### ASSIGNMENT:
Switch "photo" to "image" throughout the stretch of the listing from the line containing "What needle reading, written" through the end of the listing, and give back only those lines, otherwise unchanged and with the pictures left out.

━━━━━━━━━━━━━━━━━━━━

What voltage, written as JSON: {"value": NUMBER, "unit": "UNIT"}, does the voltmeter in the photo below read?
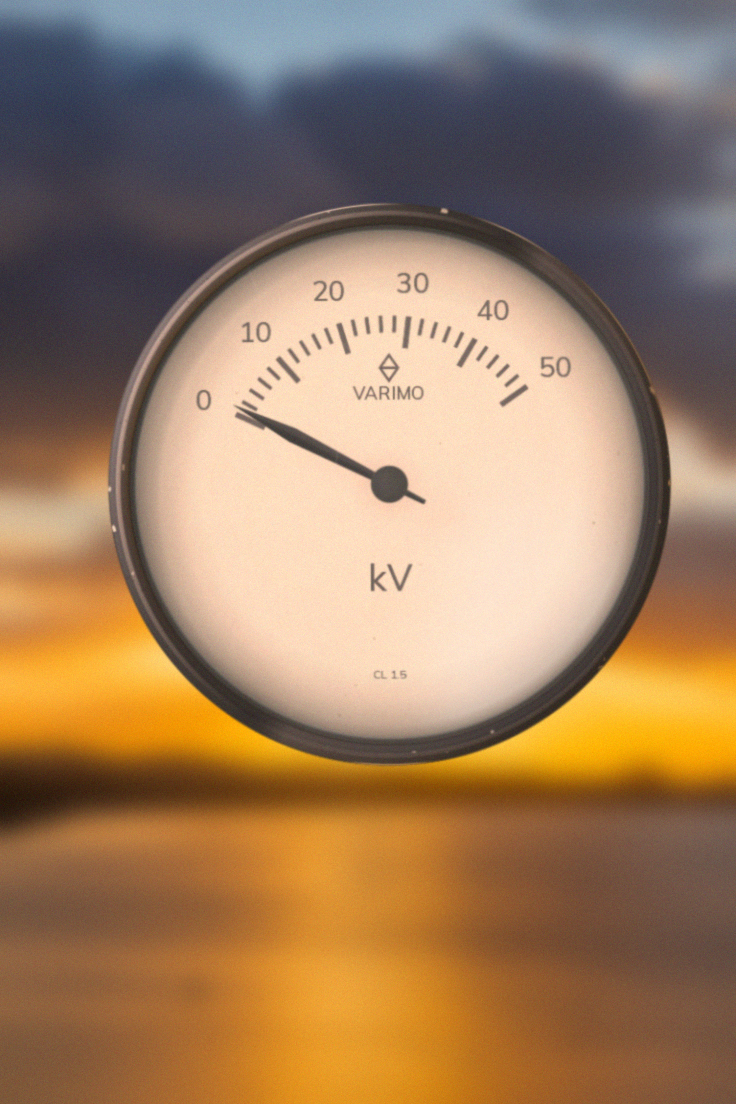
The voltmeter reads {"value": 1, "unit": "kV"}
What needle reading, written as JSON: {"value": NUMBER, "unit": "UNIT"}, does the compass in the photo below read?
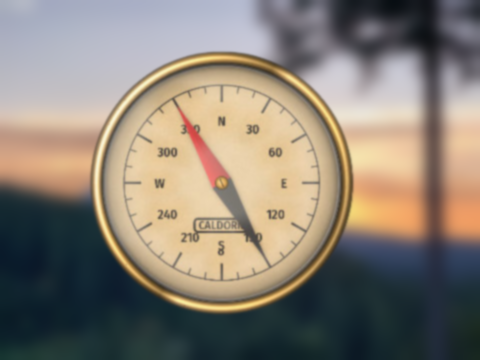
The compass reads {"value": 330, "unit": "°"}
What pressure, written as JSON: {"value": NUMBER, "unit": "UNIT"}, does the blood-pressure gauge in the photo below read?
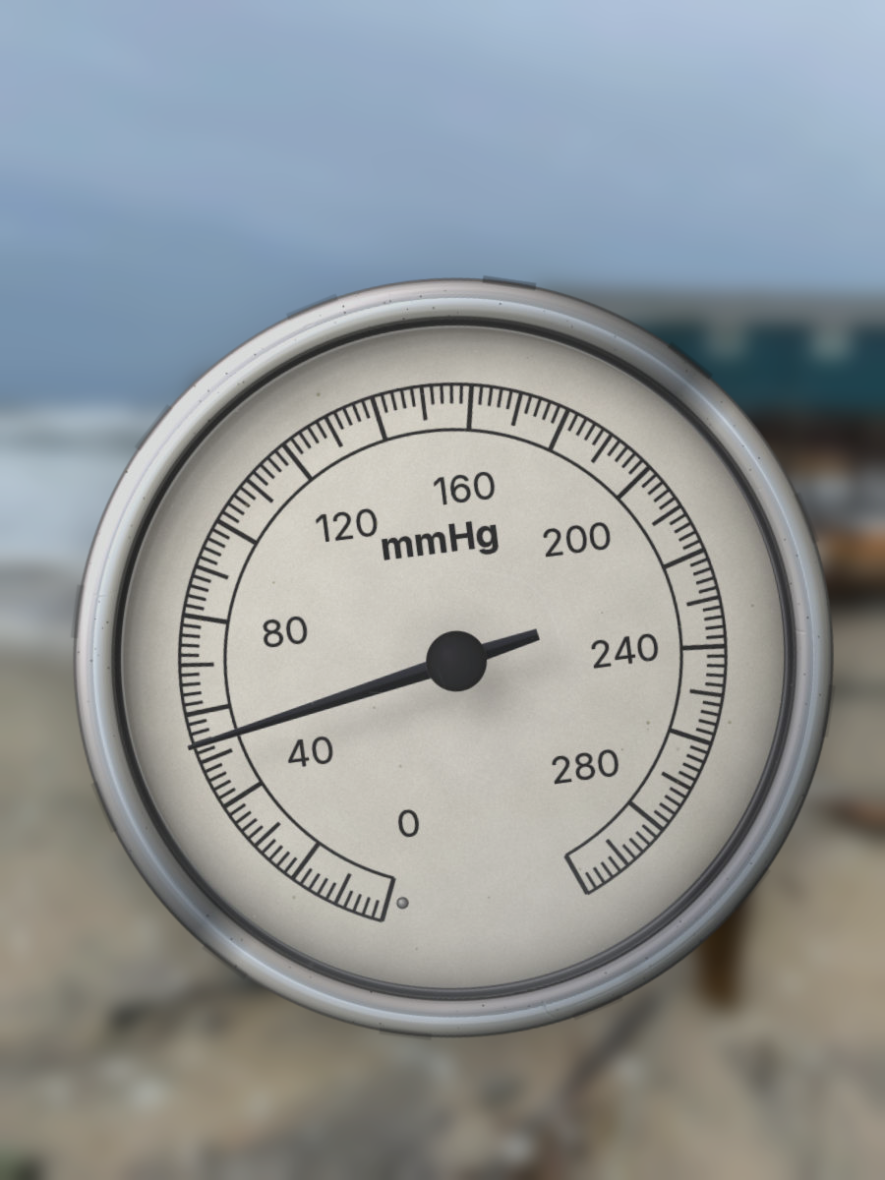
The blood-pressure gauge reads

━━━━━━━━━━━━━━━━━━━━

### OUTPUT:
What needle reading, written as JSON: {"value": NUMBER, "unit": "UNIT"}, does the compass in the image below read?
The compass reads {"value": 330, "unit": "°"}
What pressure, written as JSON: {"value": NUMBER, "unit": "UNIT"}, does the blood-pressure gauge in the image below read?
The blood-pressure gauge reads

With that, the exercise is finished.